If you assume that some sort of terrible immigration reform bill is destined to pass, then maybe this is for the best.

According to a House member involved in the talks, the bipartisan group is extremely close to not only an agreement, but to actually producing legislation. While a specific time table is not yet known, a bill could be introduced in the next several weeks, according to this lawmaker.

“I’m very cautious because we’ve been here before,” the member said, pointing to previous failed efforts at reforming the system. But after four years of often intense, secretive negotiations by the group, legislation now appears to be close at hand.

A leadership aide offered a slightly more cautious assessment, but acknowledged the group which also includes border-state Republicans, Latino Democrats and others has made progress…

The involvement of Sen. Marco Rubio in the efforts both in the House and the Senate have been key, Democratic and Republican aides said. One Republican aide noted Rubio “has had extensive conversations with House members over the last three month” building on his unsuccessful efforts last year to find compromise on the Dream Act. Those discussions have included key committee chairmen as well as influential conseravtives like Rep. Raul Labrador, members of the Congressional Hispanic Caucus and leadership.

Boehner is reportedly “pretty optimistic” that a deal can be made, in case you thought House Republicans were prepared to torpedo the Senate’s efforts on immigration the way they’ll surely torpedo any significant gun-control bill that Reid can get through. So why is this, potentially, a positive development? Because, in theory, a House immigration bill will be more conservative than anything that comes out of the Senate and that’ll be useful in dragging Reid’s bill towards the right in the conference committee later. Although, admittedly, after the fiscal-cliff deal and the Sandy relief bill passed with only a minority of Republican votes, that’s a dodgier proposition. Maybe we’ve reached the point in the House now where Boehner’s all but abandoned the conservatives in the caucus and is prepared to pass key legislation with a huge majority of Democrats and a small but reliable band of Republican centrists — a total repudiation of the “Hastert Rule,” in other words. In that case, who knows just how squishy the eventual House bill will be? In fact, a friend who’s savvy about politics e-mailed me after the Sandy bill passed to say that immigration would be a true test of how far Boehner’s willing to go, and maybe also a test of how far conservatives are willing to let him go:

I’d suggest that something more subtle may be going on. What you *may* have on the GOP side with the Sandy bill, the fiscal cliff deal, and now a debt ceiling deal is a collective action dilemma. The party collectively does not want the political fallout from keeping those things from becoming law, but members don’t want to do the anti-conservative thing and vote for them, because they will catch hell back home. Thus, they have empowered Boehner to go make deals with the Democrats; that way, they get their cake and eat it, too: the spend-a-thon continues, but they can boast of how they voted against it.

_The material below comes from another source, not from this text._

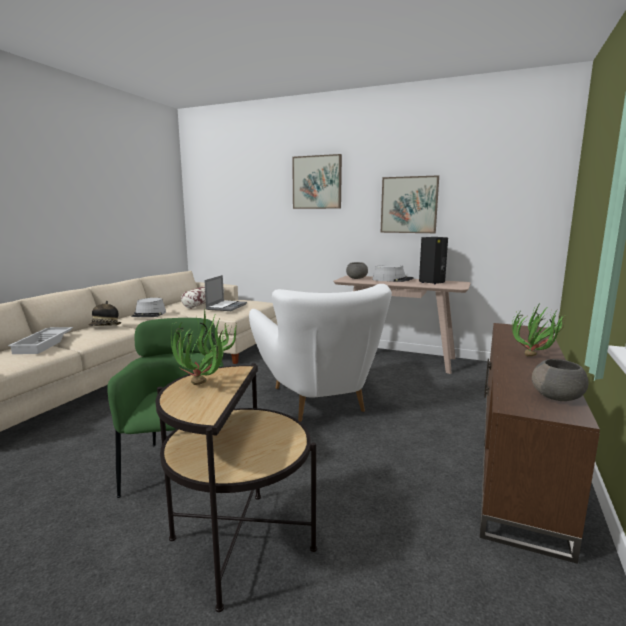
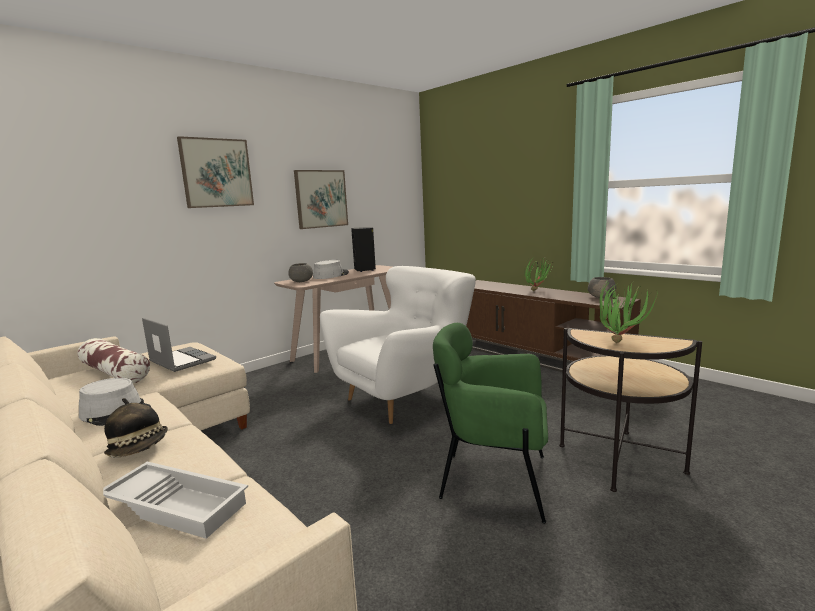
camera: 65 degrees left, 0 degrees up
white armchair [249,284,392,422] -> white armchair turned 45 degrees counterclockwise [320,266,476,424]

The real test of my thesis versus the Roll Call article’s suggestion (that Dems control the House floor) will be on pieces of legislation that aren’t related to crises. Specifically, immigration and gun control, where the status quo of doing nothing is acceptable. We’ll have to see what Boehner does. If he lets the committee system do its work on these bills, then lets them go through Rules, and ultimately on to the floor with a majority of GOP support, that’s a signal the GOP caucus is in charge. If he negotiates with Reid/Obama, then brings bills directly to the floor, then yeah, the Dems are in charge.

Early bit of evidence in my favor: Boehner was elected Speaker just a day or two after the cliff deal. That tells me that he wasn’t really going against the will of the caucus. If he had, then we would have seen a bigger coup attempt than the idiotic one that happened.

Even if the draft of the House bill is more conservative than the Senate’s draft, the fact that Boehner has proved that he’s willing and able to get tough bills passed by relying on Democrats means Reid and Obama have every incentive to drive a hard bargain in the conference committee. They know there’s a moderate contingent in the House that’s prepared to defy the base; they also know that Republican leaders are in a white-knuckle panic about further alienating Latinos by being cornered on this issue. The votes will be there in the House for whatever Senate Democrats produce so there’s no reason to move to the right in their own draft. Only if the Republican caucus stuck together would the House have real leverage, but we already know that they won’t and thus don’t. In which case, I repeat what I said earlier: If the party really is convinced that a cynical, politically calculated cave on this subject is the only way to begin to heal the breach with Latino voters, despite even centrist conservative pundits warning them that that’s a sucker’s game, then they’re far better off voting for it unanimously than having a majority of the caucus split off and vote no on principle. That would be the ultimate gift to Obama but I think that’s what we’re destined to see. Influential voices on the right are already being raised against the bill, from Ted Cruz to Rush Limbaugh to the boss emeritus. Which House Republican from a strongly conservative district wants to run in 2014 with the base mad at him for voting to legalize illegals?